Important early charting of Alaska and and the Northwest Coast of Canada, illustrating the most up to date discoveries along the coastlines and following the the discovery of the Northwest Passage.
First issued by the British Admiralty in 1853, this is without question one of the most important charts for tracking the discoveries and evolution of knowledge regarding Alaska. The present example includes significant revisions from the 1853 edition, most notably along the entire course of the Yukon River and its tributaries and neighboring topography, which has been added to and improved upon dramatically. The details along the Alaskan Range are also present in this edition of the map.
The chart is filled with details identifying the discoveries and surveys along the Alaskan Coastline, Behring Straits and tne Arctic Sea, along with some detail along the Yukon River, tracking the river to its various sources and showing Fort Yukon and other early primitive details in the Alaskan interior. The details around Kodiak Island and the whole of the Gulf of Alaska are changed dramatically, as are the contiguous rivers and coastal mountain ranges. An example of the University of Alaska's copy of the 1859 edition (as annotated in manuscript by George Davidson in 1867) can be seen here: vilda.alaska.edu/cdm/singleitem/collection/cdmg11/id/13492/rec/8
The map is one of three sheets published by the British Admiralty, showing the entire northwest passage. Examples of the other two charts can be seen here: /gallery/detail/30460.
The map is very rare, with only 1 example appearing in a dealer catalog in the past 30 years and no copies appearing at auction. OCLC locates no examples of this edition of the map. OCLC locates only 1 example of the 1853 edition (British Library) and 2 examples of the 1859 edition (University of Alaska and Connecticut State Library). OCLC locates no other examples prior to 1898. We also located examples at the Royal Geographical Society and Canadian National Archives (1853 edition). The University of Alaska copy is signed and annotated by George Davidson.
The British Admiralty has produced nautical charts since 1795 under the auspices of the United Kingdom Hydrographic Office (HO). Its main task was to provide the Royal Navy with navigational products and service, but since 1821 it has also sold charts to the public.
In 1795, King George III appointed Alexander Dalrymple, a pedantic geographer, to consolidate, catalogue, and improve the Royal Navy’s charts. He produced the first chart as the Hydrographer to the Admiralty in 1802. Dalrymple, known for his sticky personality, served until his death in 1808, when he was succeeded by Captain Thomas Hurd. The HO has been run by naval officers ever since.
Hurd professionalized the office and increased its efficiency. He was succeeded by the Arctic explorer Captain William Parry in 1823. By 1825, the HO was offering over seven hundred charts and views for sale. Under Parry, the HO also began to participate in exploratory expeditions. The first was a joint French-Spanish-British trip to the South Atlantic, a voyage organized in part by the Royal Society of London.

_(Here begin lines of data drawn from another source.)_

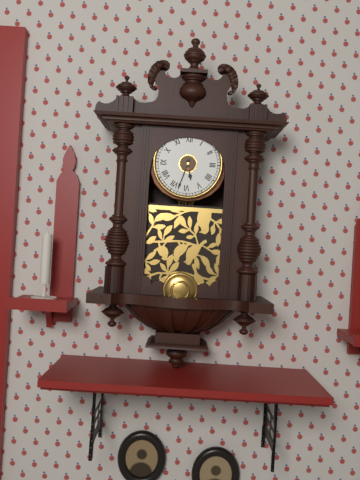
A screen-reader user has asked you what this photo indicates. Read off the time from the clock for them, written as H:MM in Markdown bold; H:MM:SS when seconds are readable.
**5:33**
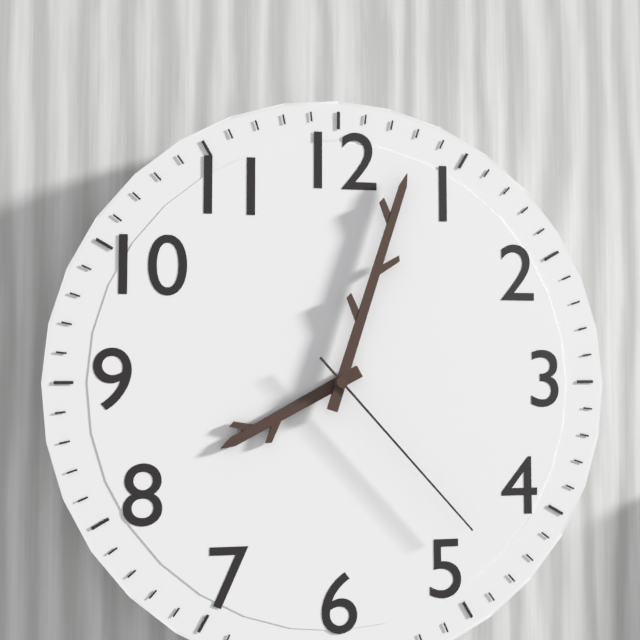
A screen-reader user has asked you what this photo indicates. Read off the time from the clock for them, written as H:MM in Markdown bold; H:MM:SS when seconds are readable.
**8:03:23**
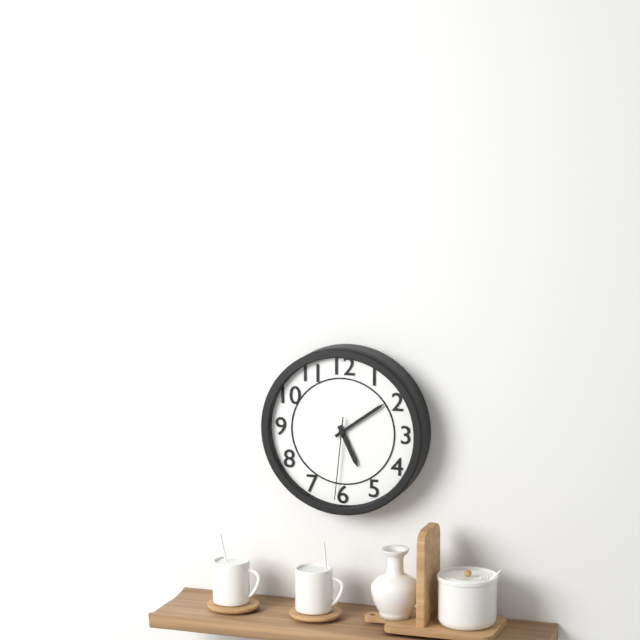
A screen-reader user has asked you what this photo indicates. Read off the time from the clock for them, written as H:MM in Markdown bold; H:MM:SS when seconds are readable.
**5:09:31**
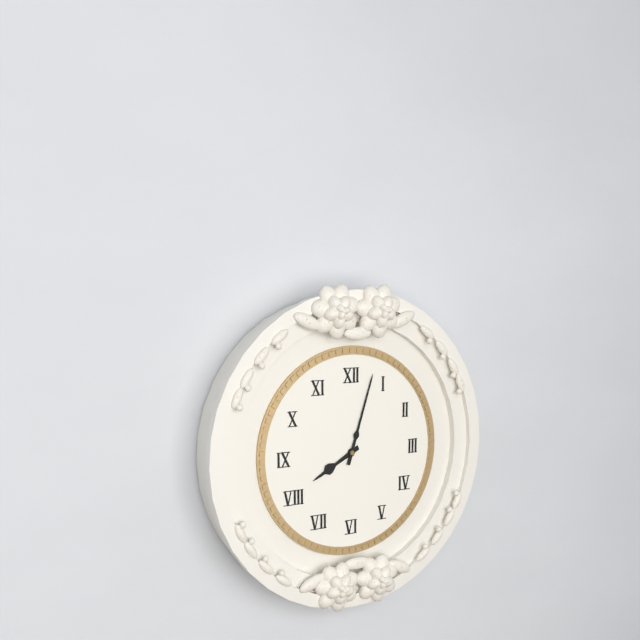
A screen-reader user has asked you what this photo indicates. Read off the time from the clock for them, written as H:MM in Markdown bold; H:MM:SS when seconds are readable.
**8:03**
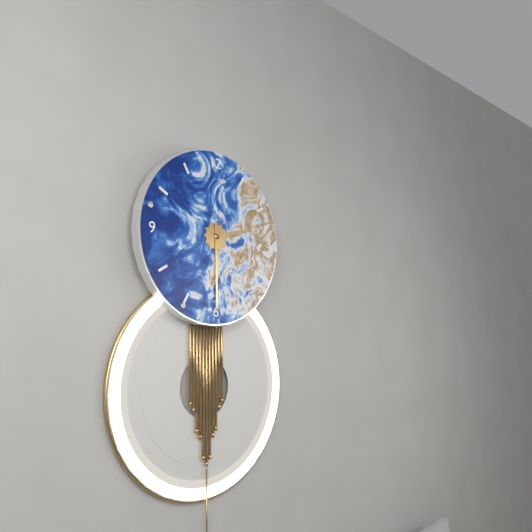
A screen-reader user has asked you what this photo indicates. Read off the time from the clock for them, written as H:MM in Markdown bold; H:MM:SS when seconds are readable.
**2:30**
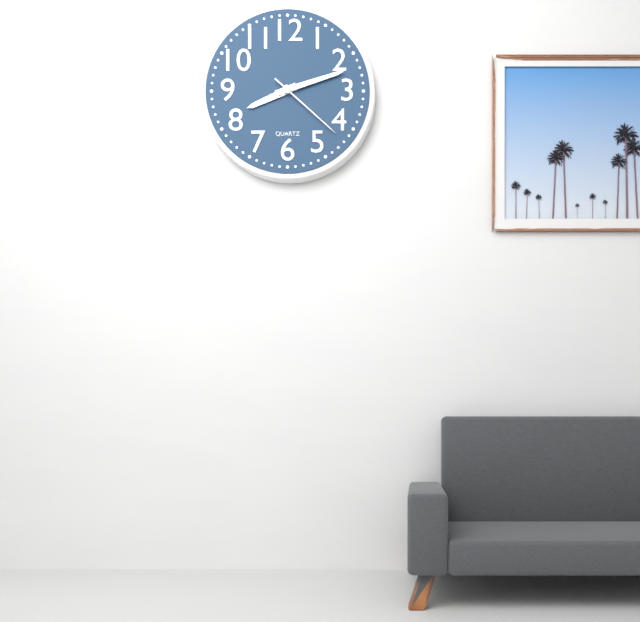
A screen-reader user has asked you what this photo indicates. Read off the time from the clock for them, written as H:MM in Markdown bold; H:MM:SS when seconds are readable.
**8:12:22**
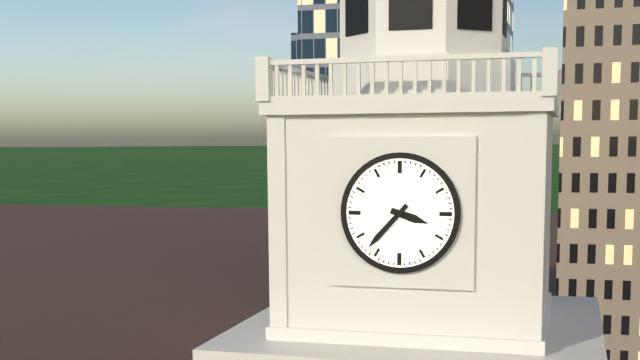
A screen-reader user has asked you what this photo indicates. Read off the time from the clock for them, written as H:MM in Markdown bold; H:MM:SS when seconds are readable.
**3:37**
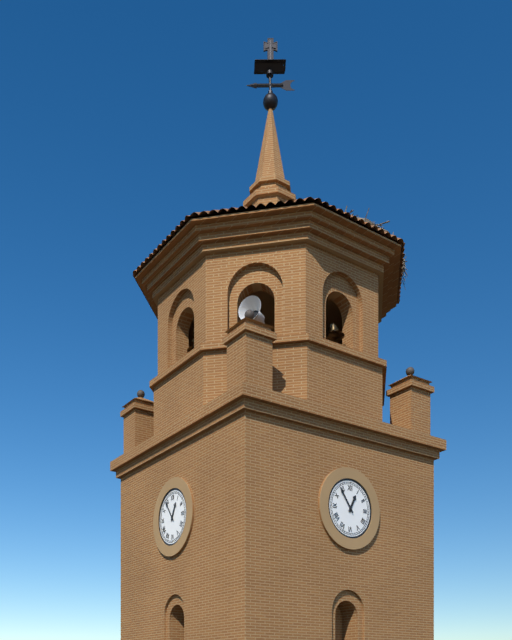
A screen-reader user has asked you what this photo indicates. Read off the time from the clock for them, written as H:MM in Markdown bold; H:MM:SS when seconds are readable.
**12:54**
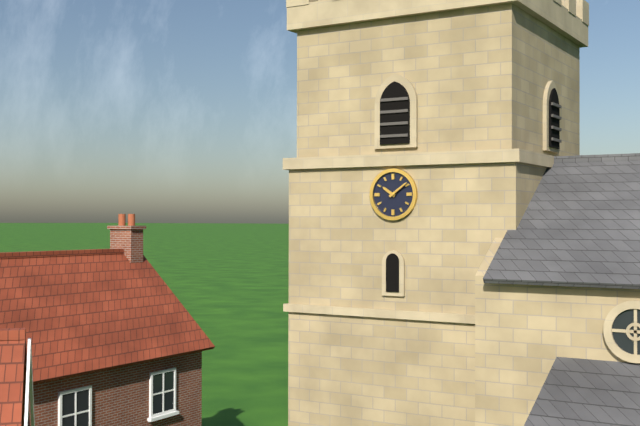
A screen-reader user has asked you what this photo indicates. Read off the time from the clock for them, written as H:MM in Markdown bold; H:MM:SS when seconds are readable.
**10:09**
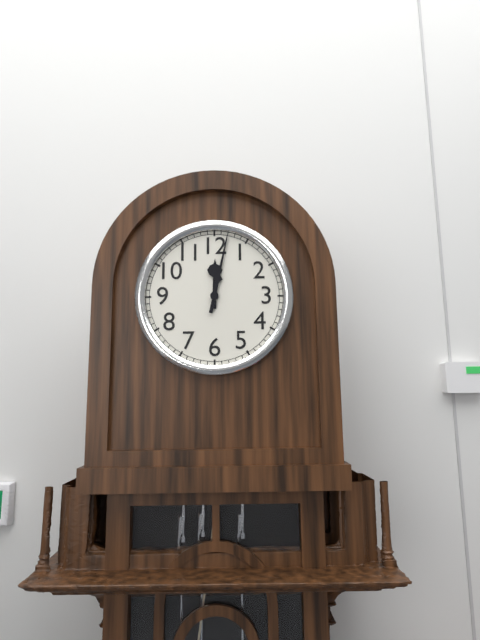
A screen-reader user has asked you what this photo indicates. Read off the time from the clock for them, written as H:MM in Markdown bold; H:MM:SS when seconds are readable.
**12:02**
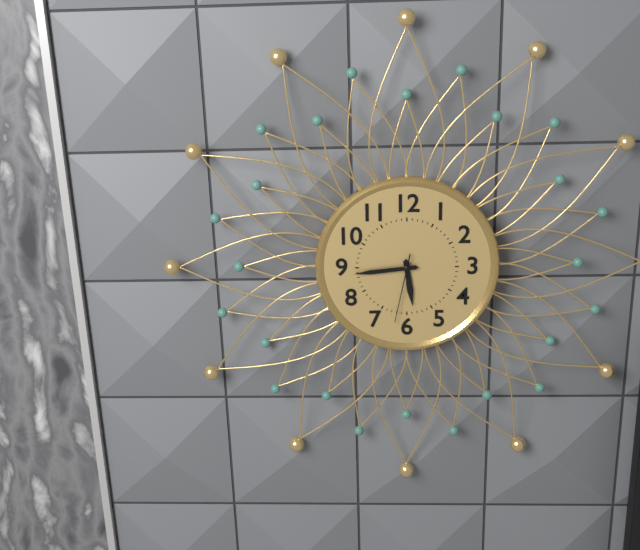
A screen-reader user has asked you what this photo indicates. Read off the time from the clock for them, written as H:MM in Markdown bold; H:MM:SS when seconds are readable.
**5:44:32**
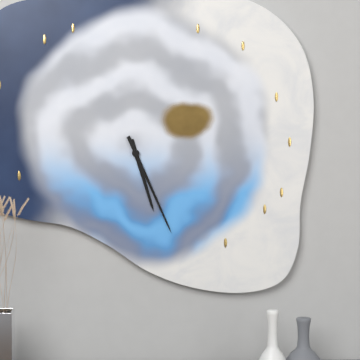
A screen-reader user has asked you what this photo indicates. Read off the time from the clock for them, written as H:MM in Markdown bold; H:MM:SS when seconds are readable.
**5:26**
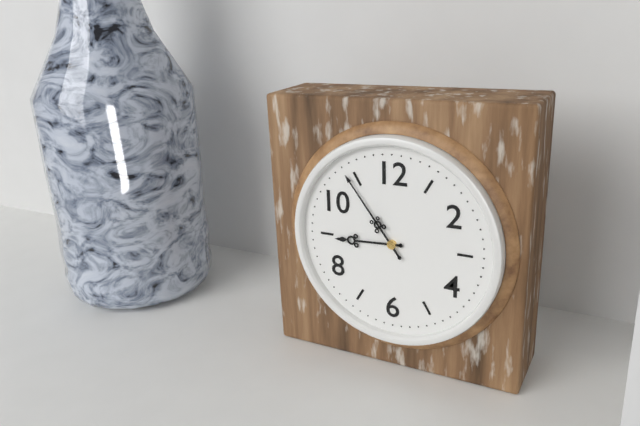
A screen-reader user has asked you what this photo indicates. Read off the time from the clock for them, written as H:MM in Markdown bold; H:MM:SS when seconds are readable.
**8:54**
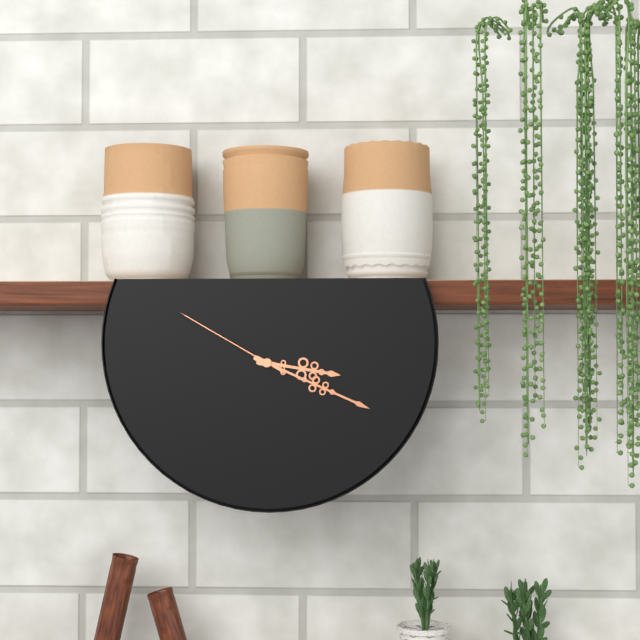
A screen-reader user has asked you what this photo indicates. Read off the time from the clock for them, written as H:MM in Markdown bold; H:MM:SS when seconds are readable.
**3:19:50**
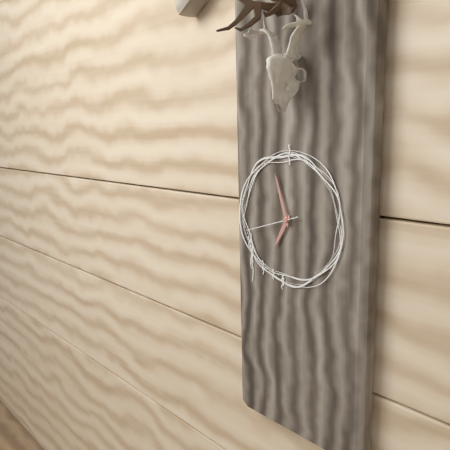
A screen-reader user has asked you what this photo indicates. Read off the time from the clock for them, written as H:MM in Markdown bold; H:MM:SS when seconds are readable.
**6:57:42**
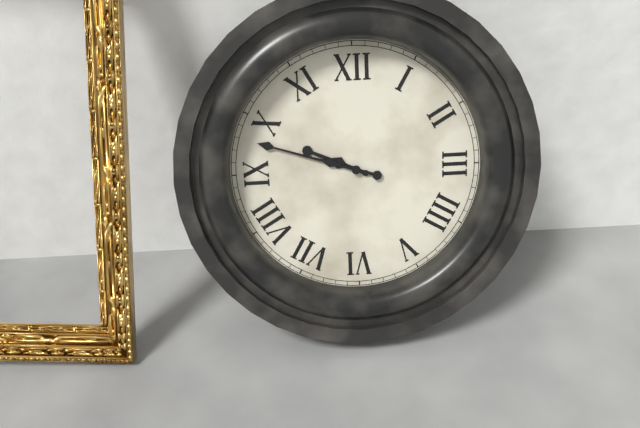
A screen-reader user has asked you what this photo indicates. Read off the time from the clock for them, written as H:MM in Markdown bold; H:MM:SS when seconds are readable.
**9:48**
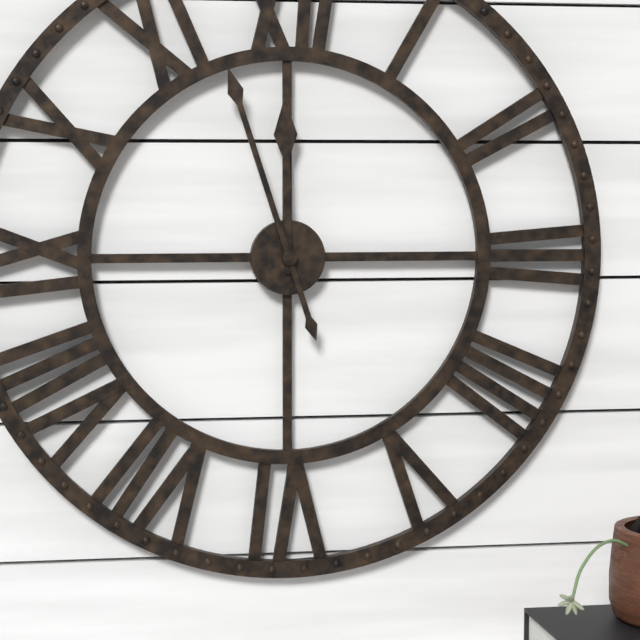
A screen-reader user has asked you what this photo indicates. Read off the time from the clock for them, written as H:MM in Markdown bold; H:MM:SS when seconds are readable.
**11:57**
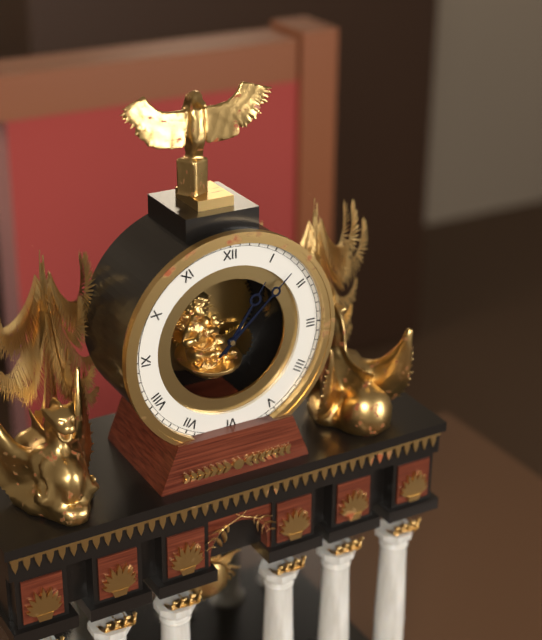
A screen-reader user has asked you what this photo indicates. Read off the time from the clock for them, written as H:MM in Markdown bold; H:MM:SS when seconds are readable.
**1:08**
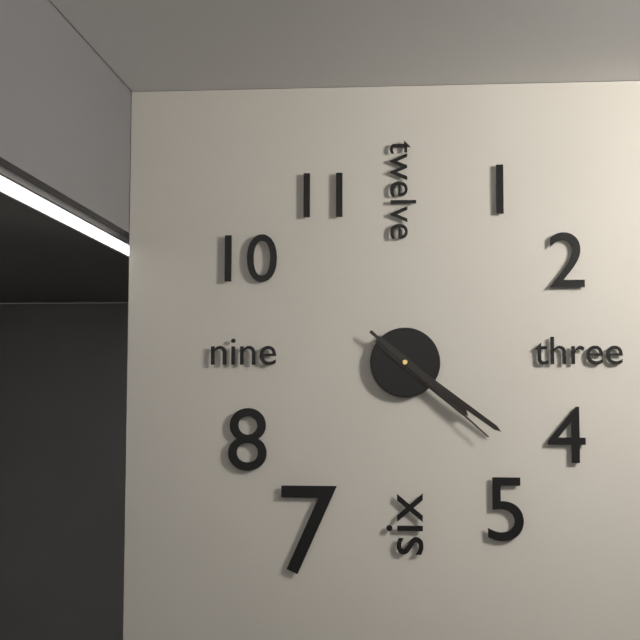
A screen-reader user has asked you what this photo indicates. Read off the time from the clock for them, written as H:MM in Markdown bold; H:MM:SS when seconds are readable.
**4:21:22**
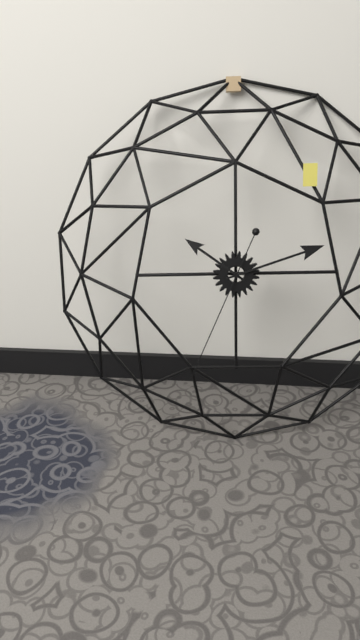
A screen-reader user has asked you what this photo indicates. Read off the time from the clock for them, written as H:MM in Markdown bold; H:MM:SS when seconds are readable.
**10:12:34**
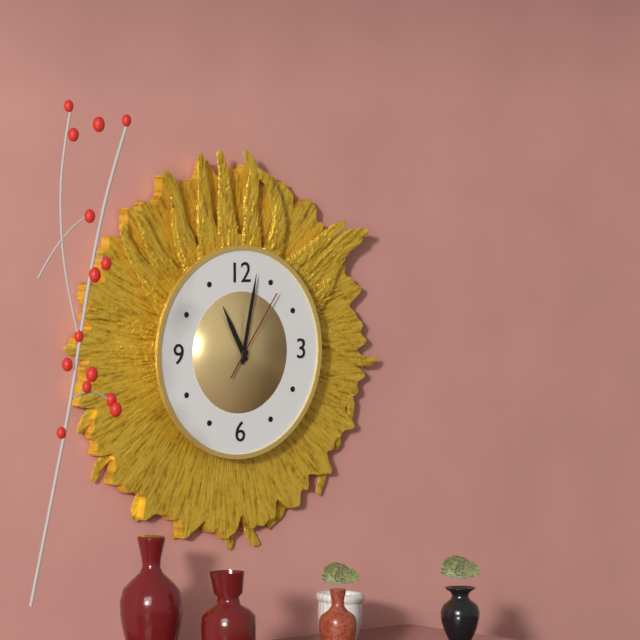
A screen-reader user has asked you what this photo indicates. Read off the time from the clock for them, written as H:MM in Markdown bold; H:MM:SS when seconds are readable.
**11:02:06**
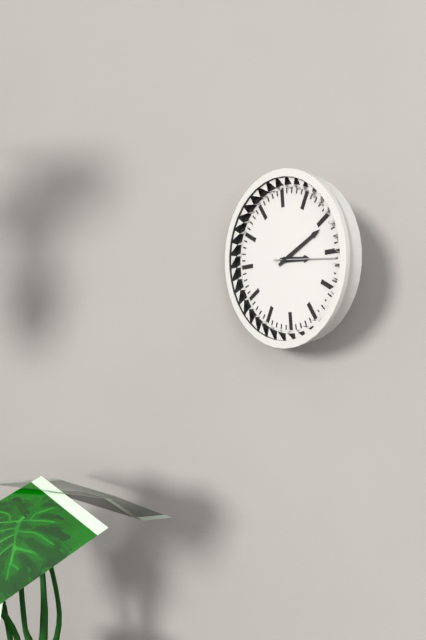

In 1829, Rear-Admiral Sir Francis Beaufort was appointed Hydrographer Royal. Under his management, the HO introduced the wind force scale named for him, as well as began issuing official tide tables (1833). It was under Beaufort that HMS Beagle completed several surveying missions, including its most famous voyage commanded by Captain FitzRoy with Charles Darwin onboard. When Beaufort retired in 1855, the HO had nearly two thousand charts in its catalog.
Later in the nineteenth century, the HO supported the Challenger expedition, which is credited with helping to found the discipline of oceanography. The HO participated in the International Meridian Conference which decided on the Greenwich Meridian as the Prime Meridian. Regulation and standardization of oceanic and navigational measures continued into the twentieth century, with the HO participating at the first International Hydrographic Organization meeting in 1921.
During World War II, the HO chart making facility moved to Taunton, the first purpose-built building it ever inhabited. In 1953, the first purpose-built survey ship went to sea, the HMS Vidal. Today, there is an entire class of survey vessels that make up the Royal Navy’s Hydrographic Squadron. The HO began to computerize their charts in the late 1960s and early 1970s. In 1968, the compilation staff also came to Taunton, and the HO continues to work from there today.